I have identified 4 types of referendum:
Citizens initiated referendum.
Politicians' initiated referendum; eg Winston Peters' referendum on compulsory retirement savings.
'Expert' initiated referendum.
Referendum to amend a nation's constitution.
The first two types are inherently flawed. Both the 1999 citizens initiated referendums were flawed, in that neither
addressed an issue which anyone who was properly informed believed to be an issue of importance.
The second political type includes the half-baked 1990 referendum about whether we should switch to a 4-year electoral
cycle. The unfortunate Australian referendum on becoming a republic was also of this flawed type.
The fourth type - eg the 1993 referendum on MMP - is both a safeguard and a means to make overdue constitutional change
when other means are not possible. The British referendums on joining Europe (1974) and on devolution (1979 and 1998)
were also essentially of this type. (A footnote though is that a late political intrusion into the 1979 referendum
caused the Callaghan minority Labour Government to fall five months early, enabling Margaret Thatcher to gain an easy
victory in a contest that would otherwise have been close-fought.
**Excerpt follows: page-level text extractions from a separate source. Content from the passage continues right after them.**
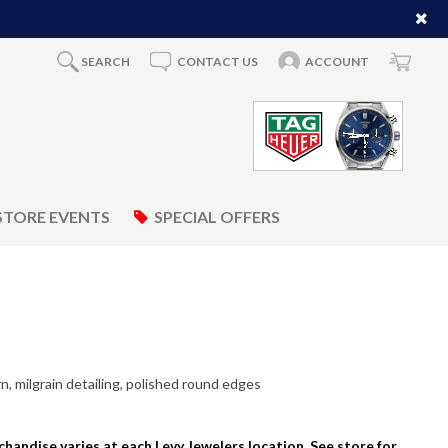
SEARCH
CONTACT US
ACCOUNT
STORE EVENTS
SPECIAL OFFERS
, milgrain detailing, polished round edges
rchandise varies at each Levy Jewelers location. See store for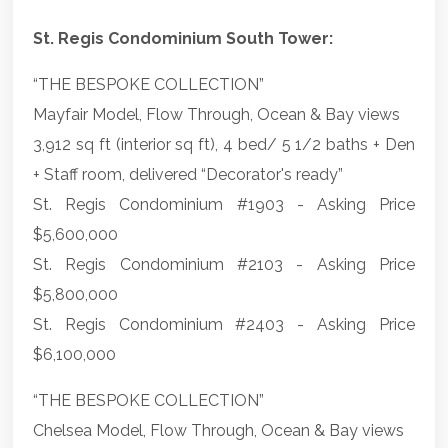
St. Regis Condominium South Tower:
“THE BESPOKE COLLECTION”
Mayfair Model, Flow Through, Ocean & Bay views
3,912 sq ft (interior sq ft), 4 bed/ 5 1/2 baths + Den
+ Staff room, delivered “Decorator's ready”
St. Regis Condominium #1903 - Asking Price
$5,600,000
St. Regis Condominium #2103 - Asking Price
$5,800,000
St. Regis Condominium #2403 - Asking Price
$6,100,000
“THE BESPOKE COLLECTION”
Chelsea Model, Flow Through, Ocean & Bay views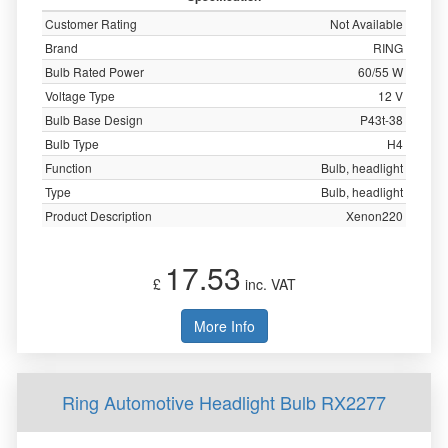
Customer Rating
Not Available
Brand
RING
Bulb Rated Power
60/55 W
Voltage Type
12 V
Bulb Base Design
P43t-38
Bulb Type
H4
Function
Bulb, headlight
Type
Bulb, headlight
Product Description
Xenon220
17.53
£
inc. VAT
More Info
Ring Automotive Headlight Bulb RX2277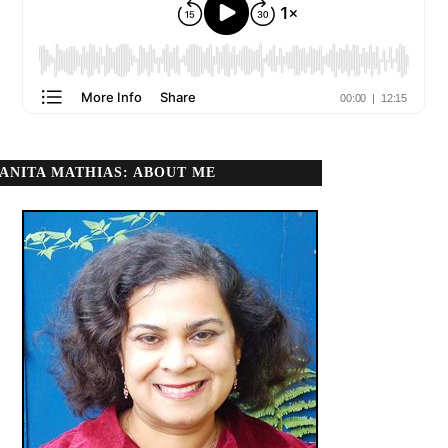
ANITA MATHIAS: ABOUT ME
More Scots voted for devolution than against it. But
marginally fewer than 40% of registered voters in Scotland voted "yes". It was this impasse that precipitated the 1979
election in Britain.)
It is the third type of referendum that I am especially in favour of. The Onehunga referendum was of this type. Public
Health experts designed a proposal based on their relatively informed understanding of children's dental health, and
that proposal was then put to the affected people to ratify. It was not ratified.
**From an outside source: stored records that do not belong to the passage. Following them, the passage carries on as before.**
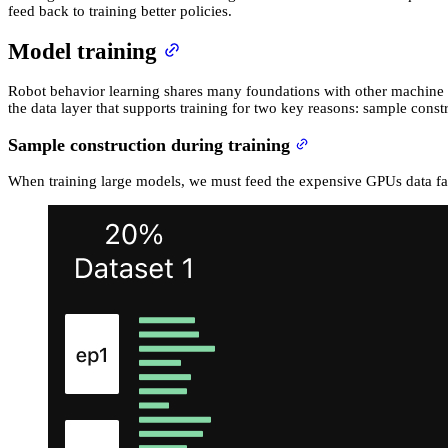
feed back to training better policies.
Model training
Robot behavior learning shares many foundations with other machine le
the data layer that supports training for two key reasons: sample cons
Sample construction during training
When training large models, we must feed the expensive GPUs data fast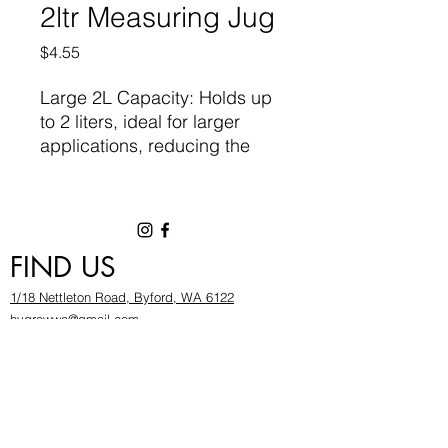
2ltr Measuring Jug
Price
$4.55
Large 2L Capacity: Holds up
to 2 liters, ideal for larger
applications, reducing the
need for multiple refills.
Clear, Accurate Markings:
High-contrast measurement
FIND US
markings ensure easy
reading, allowing you to
1/18 Nettleton Road, Byford, WA 6122
measure liquids with
hygrowwa@gmail.com
confidence and precision.
08 9503 2540
Monday To Friday: 8:30a
m to 5.30pm
Ergonomic Handle: Provides
Saturday & Sunday: Give us a chinwag before
a firm, comfortable grip,
popping in!
making it easy to pour without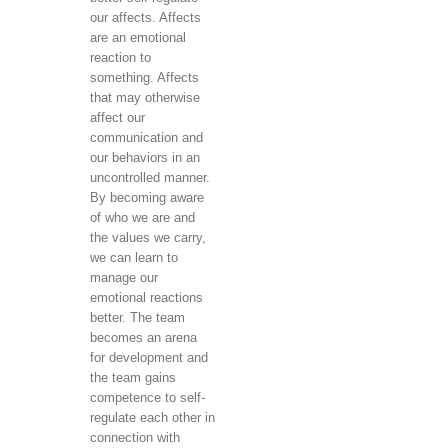
our affects. Affects
are an emotional
reaction to
something. Affects
that may otherwise
affect our
communication and
our behaviors in an
uncontrolled manner.
By becoming aware
of who we are and
the values ​​we carry,
we can learn to
manage our
emotional reactions
better. The team
becomes an arena
for development and
the team gains
competence to self-
regulate each other in
connection with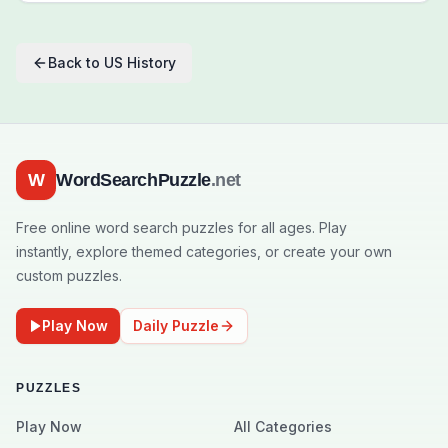
Back to
US History
W
WordSearchPuzzle
.net
Free online word search puzzles for all ages. Play
instantly, explore themed categories, or create your own
custom puzzles.
Play Now
Daily Puzzle
PUZZLES
Play Now
All Categories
Another example of the expert-initiated referendum was the 1992 poll on the first-past-the-post (FPP) electoral system.
The proposal to reject FPP was ratified. The referendum represented an opportunity for the public to have their say on a
matter that was first identified as a problem by political scientists; the experts in that particular field. Experts and
well- informed activists had previously presented sound arguments to a number of forums, not least to the 1986 Royal
Commission on Electoral Reform.
My conclusion is that citizen's initiated referendums, and other overtly political referendums, are not only a waste of
time and money; they actually pervert democracy. Expert-initiated referendums, on the other hand, enhance democracy. We
need more of them, whether at a national or a local level.
It should be left to the well-informed to initiate proposals for change. It is then the role of the citizenry to say
"ye" or "nay".
We might consider this with respect to two issues on this year's agenda. One is the review of MMP. Unfortunately the
review is being conducted by a political committee. The review should have been done by a commission of independent
experts. A referendum on some aspect of MMP would then be recommended if these politically-independent experts
identified any real problem. Such a committee of experts would not consider any kind of change to the status quo (which
is now MMP) unless they had been able to carefully and logically argue for an alternative. So far, those who claim to be
opposed to MMP have not come close to demonstrating that some other system is superior to MMP.
The second issue is that relating to "party-hopping" by MPs. Few if any independent experts have suggested that
"party-hopping" is a problem that needs legislative redress. Rather, the intent to deal to a non-problem is the
constitutional issue. Any change in the relationships between political parties, MPs, and the institution of Parliament
should be initiated by people who understand the place of Parliament in the wider polity. This issue should be allowed
to die because it is not being initiated by people who are both politically independent and informed. It is not worthy
of a referendum. It will be a democratic travesty if the proposed party-hopping legislation - The Electoral Integrity
Amendment Bill - is passed. Political power will pass from Parliament to the political parties.
Referendums have an important place in any democratic society if they address real issues that have been identified by
informed people. Public health measures to minimise children's tooth decay are real and vital issues which require the
consent of the public whose children and grandchildren stand to benefit from such measures. In these cases, the public
are right, even when they may be wrong. 10 Auckland City Councillors and 1 Mayor know just what I mean.